En mars 2014, Stéphane Dion, s’était rendu à Barcelone et à Madrid pour mettre Catalans et Espagnols en garde contre le « traumatisme social » que créerait le référendum sur l’indépendance de la Catalogne qui devait être tenu six mois plus tard.
Dans un discours qui avait été largement publicisé par les médias espagnols, le père de la Loi sur la clarté avait également invité le gouvernement de Mariano Rajoy à ne pas céder de pouvoirs additionnels à la Catalogne dans l’espoir de contrer le mouvement indépendantiste. De toute évidence, on a pris bonne note de ses conseils.
M. Dion avait présenté l’expérience canadienne comme une sorte de leçon pour le reste de la planète. La rupture d’une fédération aussi démocratique et décentralisée aurait pour effet d’encourager d’autres pays à réprimer les aspirations de leurs propres minorités nationales, avait-il expliqué. Autrement dit, pour le bien de l’humanité, il fallait que le Québec demeure au sein du Canada. Tout comme la Catalogne devrait demeurer espagnole.
Le camp du Non est loin d’avoir été exemplaire en 1995, et les moyens que le gouvernement Chrétien a pris pour faire la promotion du fédéralisme dans les années qui ont suivi le référendum s’apparentaient au banditisme, comme en témoignent les condamnations imposées à plusieurs protagonistes du scandale des commandites.
S’il devait y avoir un autre référendum, la Loi sur la clarté laisse également penser qu’Ottawa manifesterait la plus mauvaise volonté possible dans l’éventualité d’une victoire du Oui. Que ce soit en 1995 ou en 1980, personne n’a cependant envisagé sérieusement d’empêcher la tenue d’un référendum, ni de décourager la population de se rendre aux urnes, comme c’est présentement le cas en Catalogne. La cause lancée par Guy Bertrand ne portait pas sur la tenue du référendum, mais sur la légalité d’une déclaration unilatérale d’indépendance.
La motion que Martine Ouellet a présentée à l’Assemblée nationale mardi, conjointement avec le PQ et Québec solidaire, avait été rédigée de manière à éviter tout parti pris pour ou contre l’indépendance de la Catalogne. Elle prenait simplement acte que son gouvernement légitime avait décidé de tenir un référendum le 1er octobre prochain et demandait « que soient respectés le droit de vote et la démocratie ».
Le gouvernement Couillard a refusé d’en débattre.

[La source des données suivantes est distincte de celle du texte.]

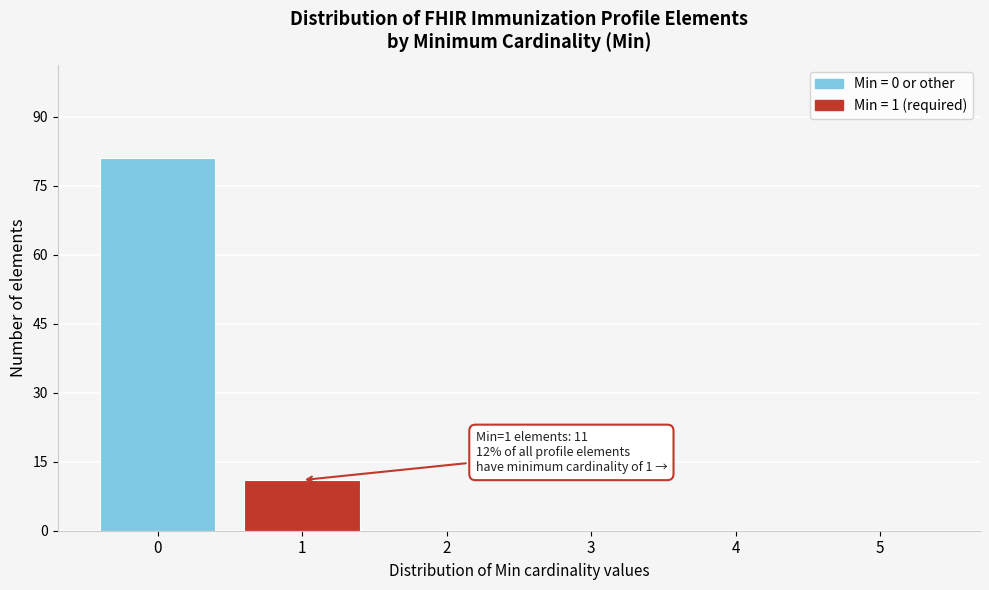

Which range on the x-axis has the tallest bar?

-0.5 to 0.5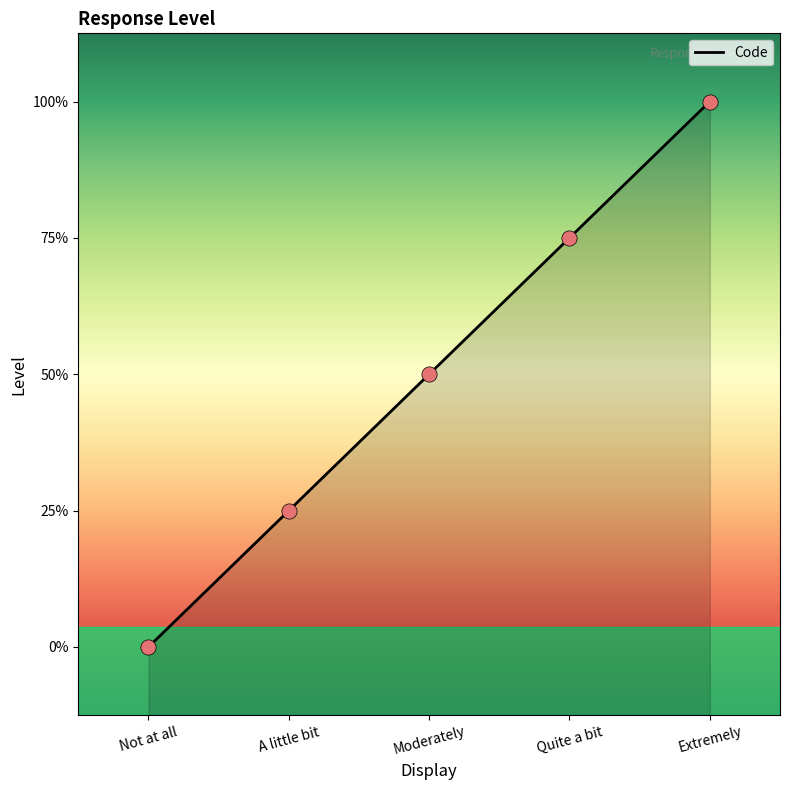

What is the change in value from A little bit to Moderately?

+1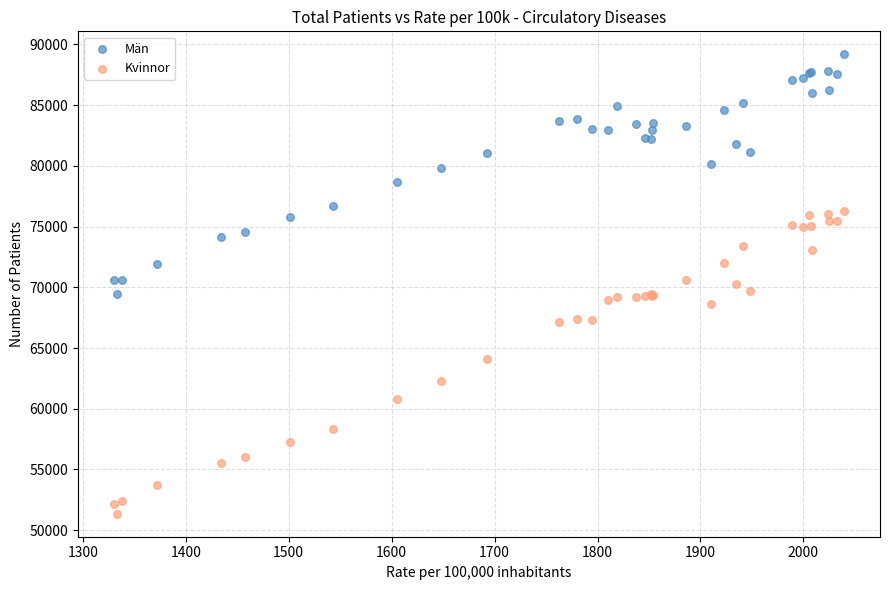

Which series reaches the minimum Y coordinate?

Kvinnor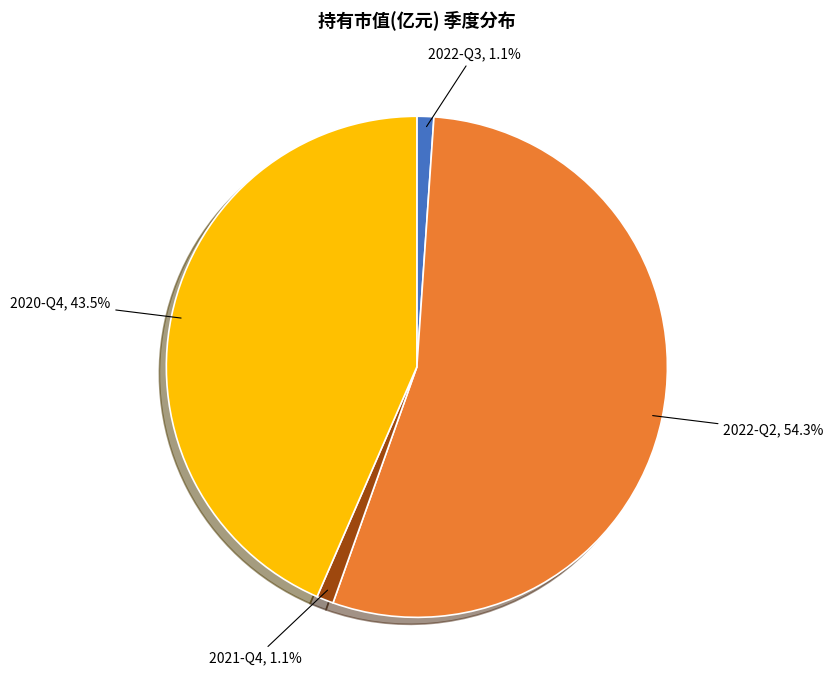

Does any single category account for the majority?

Yes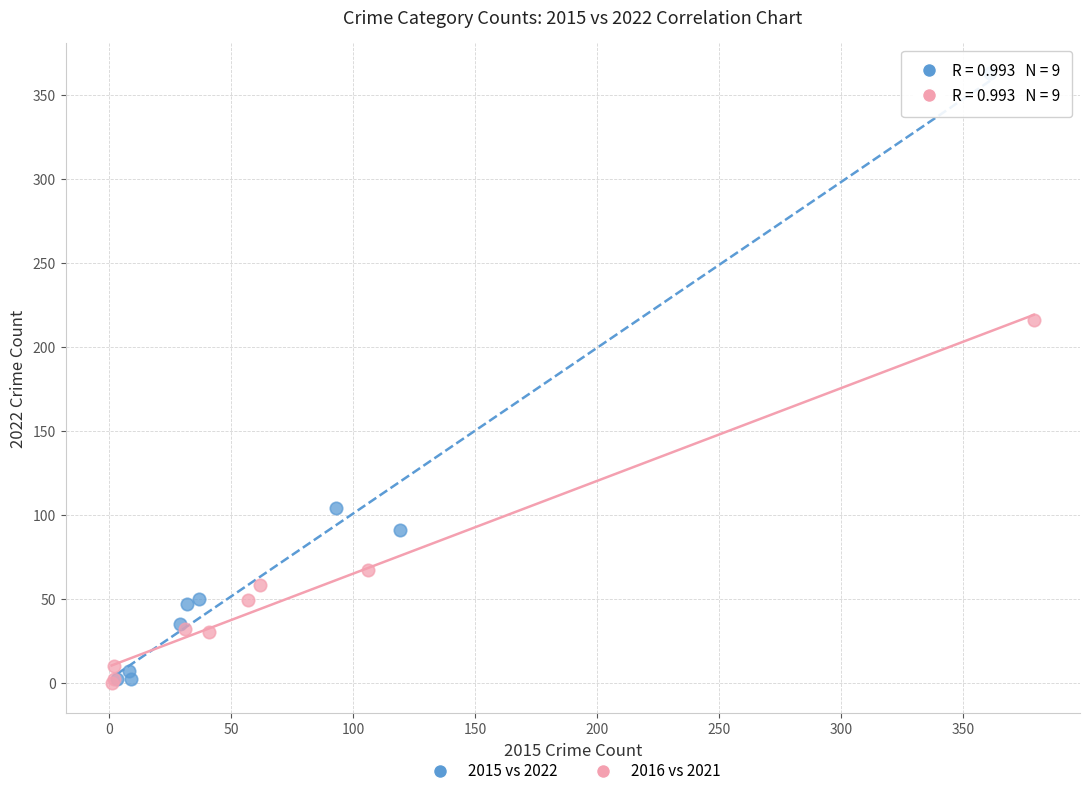

Which series has the widest spread of Y values?

2015 vs 2022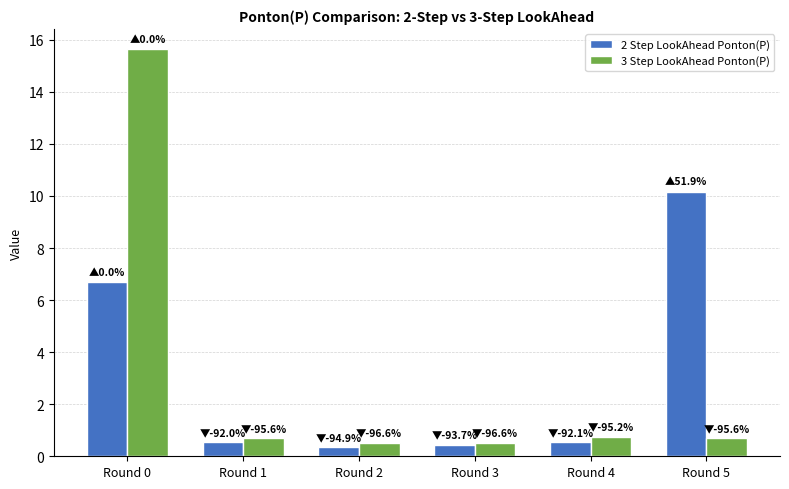

List the series in order of their peak value, highest first.

3 Step LookAhead Ponton(P), 2 Step LookAhead Ponton(P)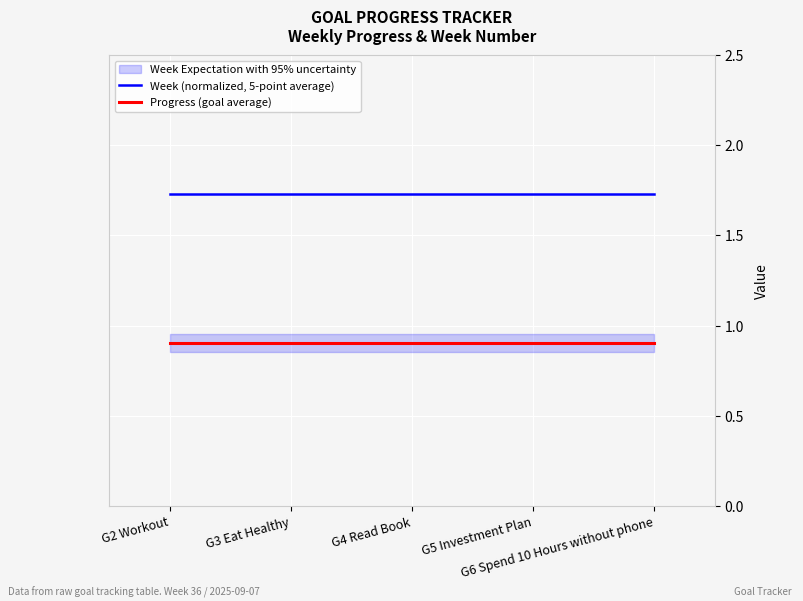

List the series in order of their peak value, lowest first.

Progress (goal average), Week (normalized, 5-point average)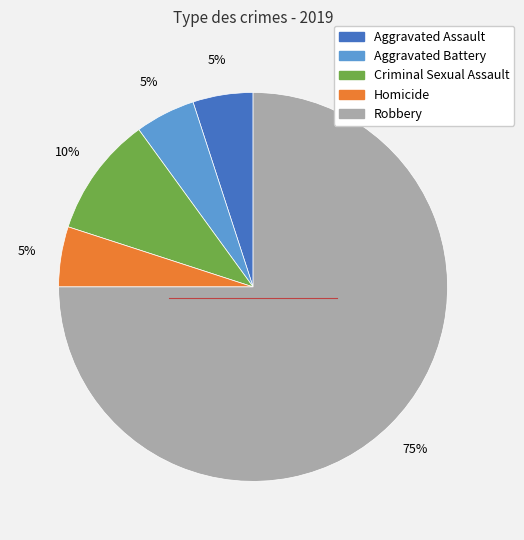

Between Criminal Sexual Assault and Robbery, which is larger?

Robbery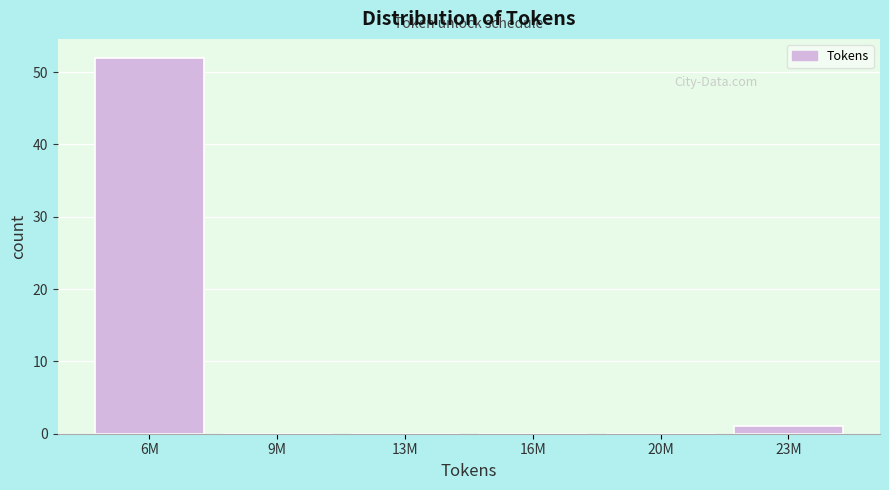

Reading right to left, extract all data points from this chart.

23M=1	20M=0	16M=0	13M=0	9M=0	6M=52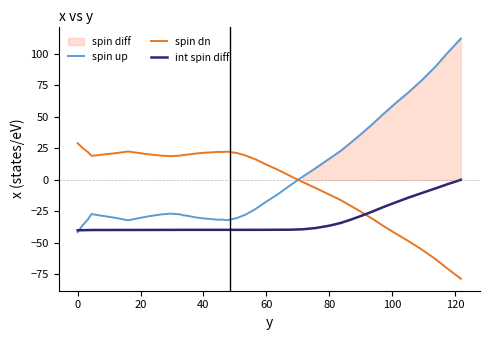

What is the minimum value for spin up?

-41.5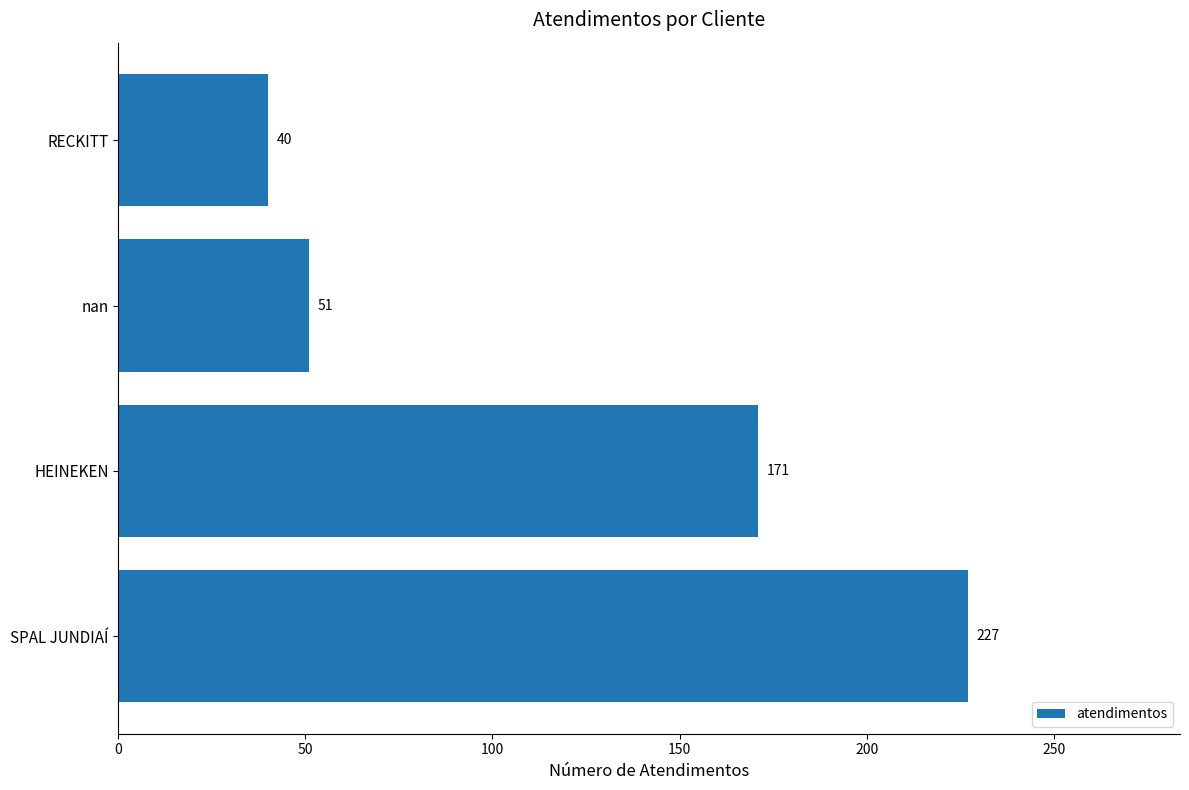

Read the value at RECKITT.

40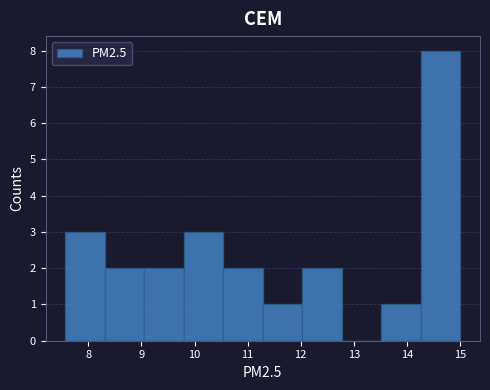

Which range on the x-axis has the tallest bar?

14.3 to 15.0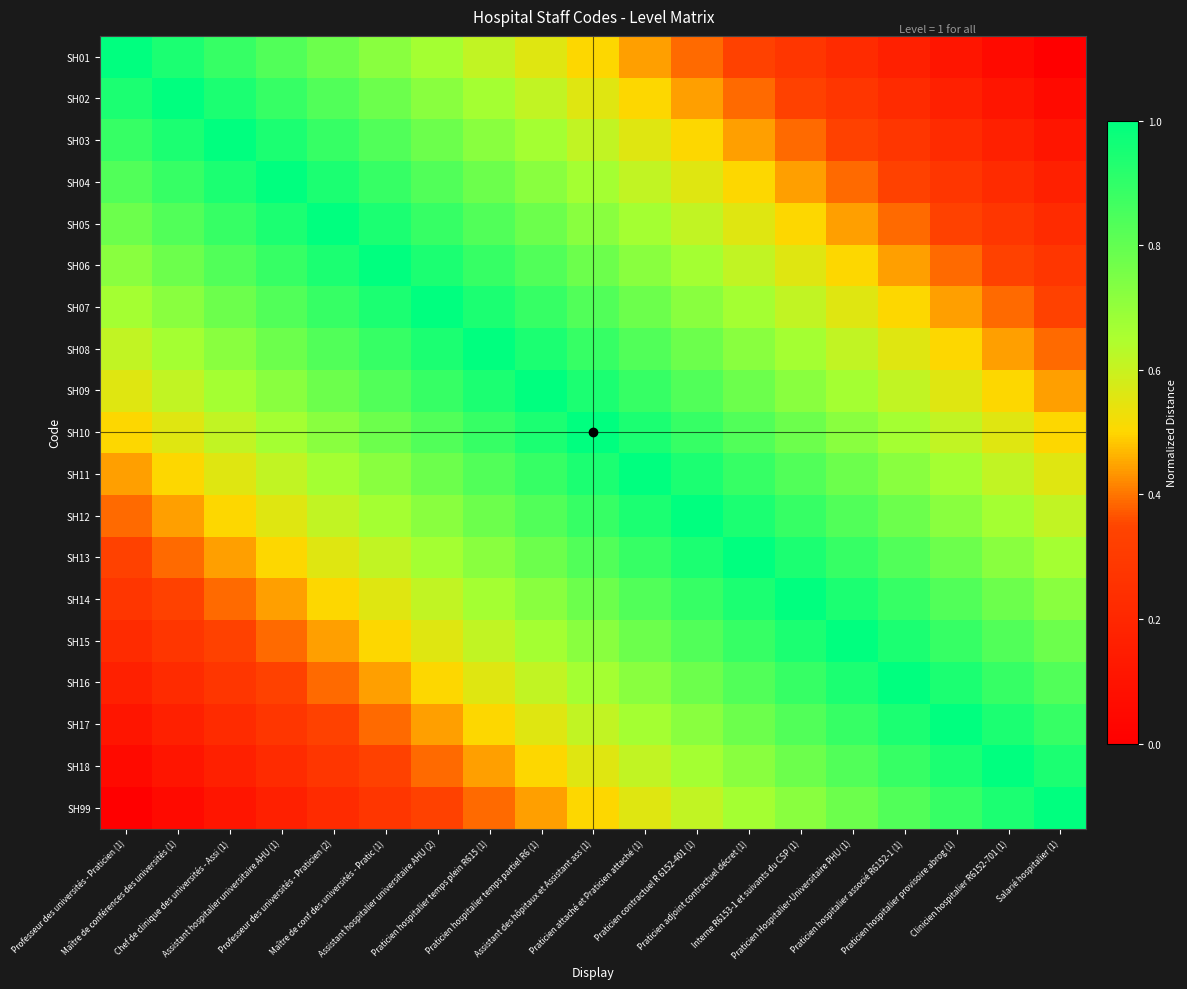

List the series in order of their peak value, lowest first.

SH01, SH02, SH03, SH04, SH05, SH06, SH07, SH08, SH09, SH10, SH11, SH12, SH13, SH14, SH15, SH16, SH17, SH18, SH99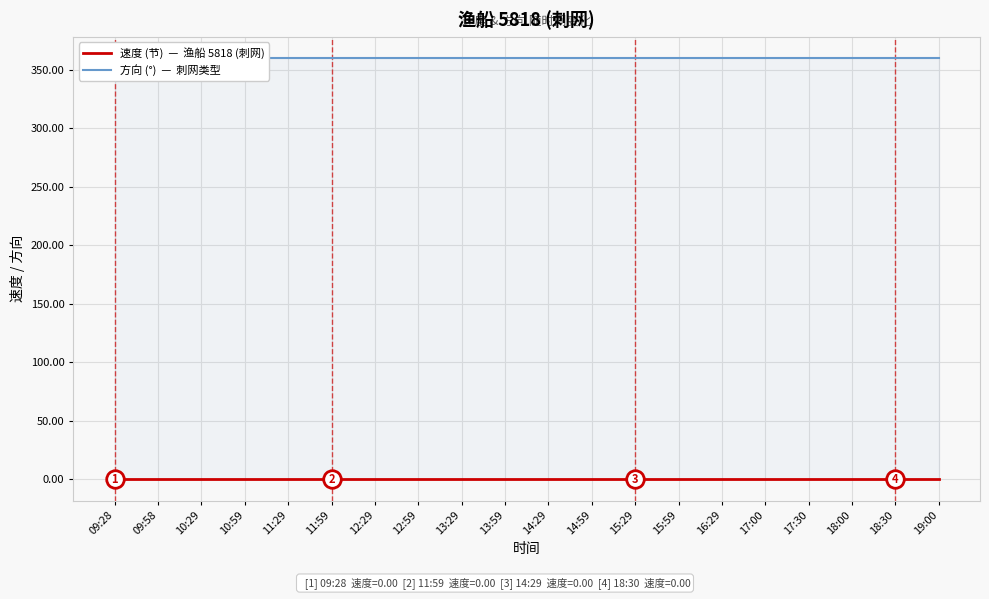

Which series reaches the maximum Y coordinate?

方向 (°)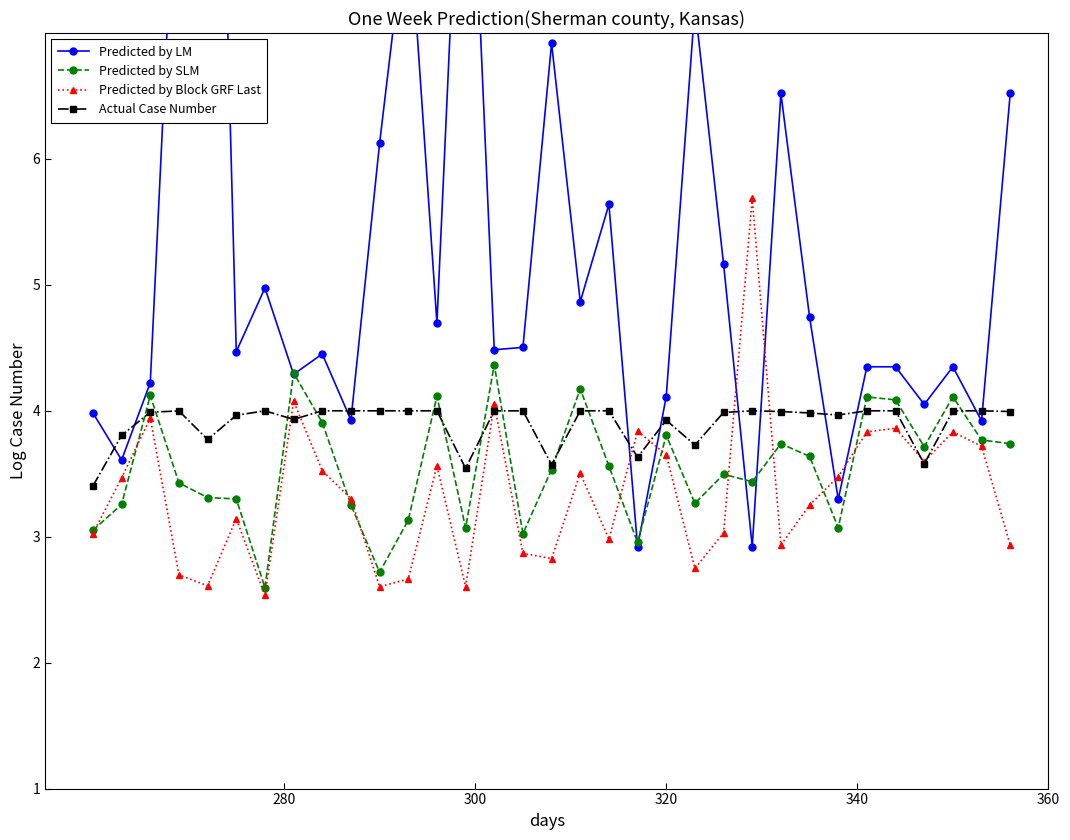

In Predicted by Block GRF Last, how many points are higher than both neighbors (excluding endpoints)?

10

Dans une de ces phrases creuses dont il a le secret, son leader parlementaire, Jean-Marc Fournier, a déclaré : « Nous souhaitons que les gouvernements de Catalogne et d’Espagne trouvent les moyens pour qu’il y ait une expression démocratique de leur appartenance collective particulière. »
S’il partage sans doute l’avis de Stéphane Dion sur le « traumatisme social » que peut causer un référendum, on peut très bien concevoir que le gouvernement Couillard ne souhaite appuyer officiellement ni le Oui ni le Non, même si les États-Unis et la France n’ont pas eu ce scrupule en 1995.
Il est sans doute plus difficile de dénoncer le comportement d’un pays allié que celui d’une quelconque dictature africaine, mais la « non-ingérence » invoquée par M. Fournier n’en revient pas moins à fermer les yeux sur une violation flagrante des valeurs démocratiques que le gouvernement Couillard entend défendre sur toutes les tribunes, malgré les réserves émises du bout des lèvres par la ministre des Relations internationales, Christine St-Pierre. Les arrestations en série, les perquisitions, les saisies de bulletins de vote, la suspension arbitraire du régime d’autonomie de la Catalogne sont autant de gestes dignes d’un État totalitaire.
Si les procureurs du Québec ont reçu le mandat de défendre le plus mollement possible la loi 99 devant la Cour suprême, le droit à l’autodétermination des peuples est un principe qui fait largement consensus, même si sa portée concrète est sujette à débat. D’ailleurs, la motion présentée par Mme Ouellet ne demandait pas au gouvernement espagnol de respecter les résultats du référendum catalan, mais simplement d’en permettre la tenue.